Оба продолжали обмениваться своими опасениями и тревогами, и те прощальные слова — со слезами, поцелуями, объятиями и с тяжелым чувством взаимной утраты — могли быть сказаны только сейчас, а не прилюдно и позже. Неожиданно в комнату вошла служанка с зажженным светильником. Вальдрих торопливо попрощался с Фридерикой и вышел на улицу, чтобы дать выход слезам и страданиям. Фридерика ушла в свою комнату, чтобы, сославшись на головную боль, лечь в постель и спокойно провести вечер наедине со своими мыслями.
Ночью капитан уехал. Накануне господин Бантес уговорил его выпить с ним хорошего согревающего пуншу. Но пунш не поднял настроения уезжавшему, хотя он усиленно разыгрывал перед господином Бантесом весельчака. Однако госпожа Бантес это хорошо заметила. И когда на следующее утро она подошла к постели Фридерики и спросила ее: «Как спалось? Тебе не лучше?» — то заметила, что у девушки бледное лицо и заплаканные глаза.
«Дитя, — обратилась она к Фридерике, — я вижу, что ты больна. Почему ты скрываешь от матери свои страдания? Разве я больше не твоя мама? Разве я тебя люблю меньше, чем прежде, или ты меня любишь меньше с тех пор, как полюбила Вальдриха? Почему ты краснеешь? Разве я неправа? Нет ничего постыдного в твоей любви к нему; однако то, что твое сердце не так, как прежде, открыто мне, заслуживает порицания».
Фридерика приподнялась на постели и, громко плача, прижалась к материнской груди.
— Да, — призналась она, — я люблю его. Да, я обручилась с ним. Вы это знаете. Я была неправа, когда ничего не говорила моей доброй маме. Но я хотела ведь только скрыть свое горе, чтобы не причинять ей страданий раньше времени. Когда-нибудь — но пусть это случится как можно позже — отцу придется узнать, что лучше я умру незамужней, чем отдам свои руку и сердце выбранному им для меня человеку. Об этом я думаю про себя все это время.
— Дитя, я пришла сюда не для того, чтобы упрекать тебя в чем-либо.
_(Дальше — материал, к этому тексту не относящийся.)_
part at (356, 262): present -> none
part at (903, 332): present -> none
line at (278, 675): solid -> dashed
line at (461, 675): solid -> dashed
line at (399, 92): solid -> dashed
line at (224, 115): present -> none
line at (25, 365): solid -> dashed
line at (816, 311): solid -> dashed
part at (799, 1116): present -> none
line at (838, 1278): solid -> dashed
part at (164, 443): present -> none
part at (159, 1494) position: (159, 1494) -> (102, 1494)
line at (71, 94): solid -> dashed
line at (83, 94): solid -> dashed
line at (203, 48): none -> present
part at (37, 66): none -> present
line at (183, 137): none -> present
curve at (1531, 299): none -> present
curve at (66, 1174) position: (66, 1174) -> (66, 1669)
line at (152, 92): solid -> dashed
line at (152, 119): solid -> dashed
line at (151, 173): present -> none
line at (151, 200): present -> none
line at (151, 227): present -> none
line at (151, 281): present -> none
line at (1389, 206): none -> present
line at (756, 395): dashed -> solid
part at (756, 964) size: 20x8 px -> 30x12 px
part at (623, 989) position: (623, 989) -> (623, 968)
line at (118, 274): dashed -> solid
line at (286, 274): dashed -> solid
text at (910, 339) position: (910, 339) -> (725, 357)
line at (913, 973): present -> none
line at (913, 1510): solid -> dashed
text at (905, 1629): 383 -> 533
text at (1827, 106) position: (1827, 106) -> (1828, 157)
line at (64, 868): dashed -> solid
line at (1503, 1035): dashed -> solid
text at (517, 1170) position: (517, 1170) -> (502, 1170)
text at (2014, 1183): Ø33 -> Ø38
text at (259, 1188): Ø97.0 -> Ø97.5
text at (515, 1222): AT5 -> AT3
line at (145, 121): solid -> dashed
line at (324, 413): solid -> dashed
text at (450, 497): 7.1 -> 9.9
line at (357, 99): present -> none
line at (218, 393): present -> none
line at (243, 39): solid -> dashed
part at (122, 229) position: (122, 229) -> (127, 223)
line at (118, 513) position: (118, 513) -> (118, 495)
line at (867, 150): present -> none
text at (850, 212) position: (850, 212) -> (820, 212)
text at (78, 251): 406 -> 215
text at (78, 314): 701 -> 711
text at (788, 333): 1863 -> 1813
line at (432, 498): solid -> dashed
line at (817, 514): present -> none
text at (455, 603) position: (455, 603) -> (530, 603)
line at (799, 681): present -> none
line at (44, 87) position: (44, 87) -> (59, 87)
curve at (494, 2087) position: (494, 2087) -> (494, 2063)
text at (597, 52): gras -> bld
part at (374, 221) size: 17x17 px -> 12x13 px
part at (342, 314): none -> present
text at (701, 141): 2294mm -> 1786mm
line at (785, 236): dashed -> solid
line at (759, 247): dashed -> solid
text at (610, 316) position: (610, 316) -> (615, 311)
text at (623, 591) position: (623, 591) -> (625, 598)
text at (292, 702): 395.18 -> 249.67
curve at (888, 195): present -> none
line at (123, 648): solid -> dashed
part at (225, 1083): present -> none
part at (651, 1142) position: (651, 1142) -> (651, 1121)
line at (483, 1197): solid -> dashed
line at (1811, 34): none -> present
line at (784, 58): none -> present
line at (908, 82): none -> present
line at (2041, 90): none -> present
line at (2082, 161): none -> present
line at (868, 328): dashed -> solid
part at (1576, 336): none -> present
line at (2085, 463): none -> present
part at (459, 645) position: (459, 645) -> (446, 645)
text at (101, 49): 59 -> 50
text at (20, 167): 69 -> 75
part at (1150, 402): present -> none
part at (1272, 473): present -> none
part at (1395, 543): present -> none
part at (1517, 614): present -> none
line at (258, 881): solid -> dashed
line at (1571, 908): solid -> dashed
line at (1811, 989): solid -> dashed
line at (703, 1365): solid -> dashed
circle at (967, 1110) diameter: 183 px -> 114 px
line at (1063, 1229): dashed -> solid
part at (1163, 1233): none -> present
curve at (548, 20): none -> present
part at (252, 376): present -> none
Я прощаю тебе недоверие к материнскому сердцу, которое всегда было открыто для тебя. Не будем говорить об этом. А что касается вашей с Вальдрихом взаимной симпатии, то я уже давно опасалась ее. Да иначе и быть не могло. Не в ваших силах было что-то изменить. Но не волнуйся, а надейся, молись! Если это угодно Богу, то все будет хорошо. Вальдрих достоин тебя, хотя отцу это и не понять. Я скажу папе о ваших отношениях.
— Ради Бога, только не сейчас!
— Да, Фридерика, сейчас. Лучше было бы, если бы я сделала это раньше. Я обязана сказать ему все, потому что я его жена. Поэтому я не хочу и не могу скрывать ничего важного от моего мужа; не позволяй и ты ничего подобного в отношениях со своим будущим супругом. Первая же тайна, которая появляется у мужа или у жены друг от друга, разрушает все былое счастье, вносит недоверие и скованность в отношения между ними. Как бы мы ни поступали иногда — правильно или неправильно, — открытость никогда не повредит и, более того, она предотвратит много зла и не позволит совершить ни одной непоправимой ошибки.
— Но что мне делать? — спросил Фридерика.
— Тебе? Что делать? Разве ты этого не знаешь? Обратись с тихой молитвой к Богу. Общение с тем, кто вращает светила наверху и управляет движением пылинок здесь, внизу, возвысит, освятит и успокоит тебя. Ты станешь мыслить и действовать более взвешенно и благородно. И тогда ты не совершишь ничего дурного. Поверь мне: праведные мысли и праведные поступки оградят тебя от любой несправедливости.
Сказав это, госпожа Бантес покинула комнату, чтобы за завтраком сидеть рядом со своим мужем.